Yes. So in that order, so sports are fundamental to Paramount+. Again, we think of Paramount+ as live sports, breaking news and a mountain of entertainment. If you look at our experience in Q1 and Q2, it clearly points to the value of sports. There's no question the NFL makes a difference. And part of our long-term renewal with the NFL some months ago was, of course, ensuring rights for Paramount+. By the way, both the $9.99 and the $4.99 product, $4.99 product doesn't have the linear feed. So we had to do some work with the NFL, and we did.
Soccer is making a difference, and you see us growing our collection there. I'm really looking forward to see what Serie A does very shortly. That will be our first season with that. That's the Italian league. Golf, too, makes a difference. They all contribute to Paramount+. They all broadened its appeal to specific market sectors.
But I think, also, importantly, they work in what we would call a conjoint way with entertainment. There are sports fans out there, and they also love entertainment. And so as we ensure that the product is sticky, as we optimize monetization, having a strong entertainment offering to go with the sports offering is very important. And again, while early days, we're seeing really value -- clear value there. And it's obviously a critical extension of CBS Sports and the modernization of that into the streaming world. So we like that a lot. The Pluto question -- well, sorry, can you just restate your Pluto question, Rob?
Of course. Do you see this as a winner-take-all type of market as you're growing really quickly? Or will viewers just kind of jump around to the different services?
All right. Thank you. Look, we are privileged to be in a leadership position with Pluto. That's partially because we saw the opportunity early and then added, first, Viacom and now ViacomCBS assets and capabilities to it in the form of content, in the form of distribution, in the form of advertising sales. I don't think it's a winner-take-all market. But clearly, having a leadership position is exceptionally valuable. And we are certainly focused on continuing to press the gas pedal there and building a leadership position worldwide.

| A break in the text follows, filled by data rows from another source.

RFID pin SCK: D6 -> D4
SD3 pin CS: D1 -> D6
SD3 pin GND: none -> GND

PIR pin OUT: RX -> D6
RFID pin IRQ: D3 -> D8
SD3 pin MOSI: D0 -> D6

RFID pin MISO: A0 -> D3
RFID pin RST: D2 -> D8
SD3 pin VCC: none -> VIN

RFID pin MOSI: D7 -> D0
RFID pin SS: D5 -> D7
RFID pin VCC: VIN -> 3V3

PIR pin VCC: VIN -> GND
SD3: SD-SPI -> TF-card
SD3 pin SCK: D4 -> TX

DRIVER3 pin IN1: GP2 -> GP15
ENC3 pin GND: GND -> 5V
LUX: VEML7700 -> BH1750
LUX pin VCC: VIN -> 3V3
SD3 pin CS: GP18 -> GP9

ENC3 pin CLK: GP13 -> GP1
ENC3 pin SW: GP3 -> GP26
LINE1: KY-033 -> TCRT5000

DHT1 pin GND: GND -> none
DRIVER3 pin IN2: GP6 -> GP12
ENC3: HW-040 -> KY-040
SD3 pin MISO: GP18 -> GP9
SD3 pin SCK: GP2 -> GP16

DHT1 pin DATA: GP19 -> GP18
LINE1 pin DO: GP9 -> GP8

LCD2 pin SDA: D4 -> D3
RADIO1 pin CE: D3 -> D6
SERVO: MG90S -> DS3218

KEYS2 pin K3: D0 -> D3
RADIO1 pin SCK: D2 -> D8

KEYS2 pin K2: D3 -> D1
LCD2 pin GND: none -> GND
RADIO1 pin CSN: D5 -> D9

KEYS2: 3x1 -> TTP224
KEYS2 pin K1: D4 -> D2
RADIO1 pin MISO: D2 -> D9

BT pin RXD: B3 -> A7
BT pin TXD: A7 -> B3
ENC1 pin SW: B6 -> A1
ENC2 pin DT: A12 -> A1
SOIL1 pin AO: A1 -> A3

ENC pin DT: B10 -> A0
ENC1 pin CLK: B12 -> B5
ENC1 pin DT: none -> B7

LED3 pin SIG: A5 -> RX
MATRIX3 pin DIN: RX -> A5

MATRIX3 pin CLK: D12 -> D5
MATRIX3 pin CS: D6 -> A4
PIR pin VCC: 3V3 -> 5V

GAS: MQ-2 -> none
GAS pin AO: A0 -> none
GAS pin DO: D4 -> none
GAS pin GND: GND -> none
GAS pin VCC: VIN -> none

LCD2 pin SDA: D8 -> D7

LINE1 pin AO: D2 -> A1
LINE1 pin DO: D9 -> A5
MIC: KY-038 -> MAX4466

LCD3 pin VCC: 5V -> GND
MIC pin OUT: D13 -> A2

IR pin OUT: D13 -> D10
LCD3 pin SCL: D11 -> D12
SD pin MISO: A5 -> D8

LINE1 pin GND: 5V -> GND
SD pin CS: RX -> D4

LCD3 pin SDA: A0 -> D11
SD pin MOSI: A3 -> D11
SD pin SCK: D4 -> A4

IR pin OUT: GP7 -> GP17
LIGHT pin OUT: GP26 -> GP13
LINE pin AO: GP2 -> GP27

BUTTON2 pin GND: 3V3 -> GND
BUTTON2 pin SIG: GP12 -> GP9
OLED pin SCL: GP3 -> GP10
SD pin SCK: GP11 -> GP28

And I would point out that, as you have this scale, it really is a flywheel. If you talk to Tom Ryan, he'll talk about the Pluto flywheel. And what he means by that is the scale is self-reinforcing because as the platform gets bigger, as you have more MAUs, your monetization increases to the example of $70 million to $1 billion this year. That means that the people who have content on the platform make more money, which in turn means your platform is more attractive, which in turn means you get better content. So the good news is that's the trajectory Pluto's on and, again, we couldn't be happier.
So look, thanks, everyone, for joining. In closing, clearly, I think you can hear it. These are very exciting times at ViacomCBS. We have really strong operating momentum. We have amazing content, and we have a streaming strategy that is really delivering. You see that in our second quarter, and we're feeling great about the outlook for the year ahead.
So thank you for your time and support. We look forward to delivering for all of you on the ViacomCBS growth opportunity. And finally, I'd like to thank all the ViacomCBS employees for all they do every day to drive the company forward. Stay well, everyone, and we'll talk to you soon.
This concludes today's conference. You may disconnect your lines. Thank you for your participation.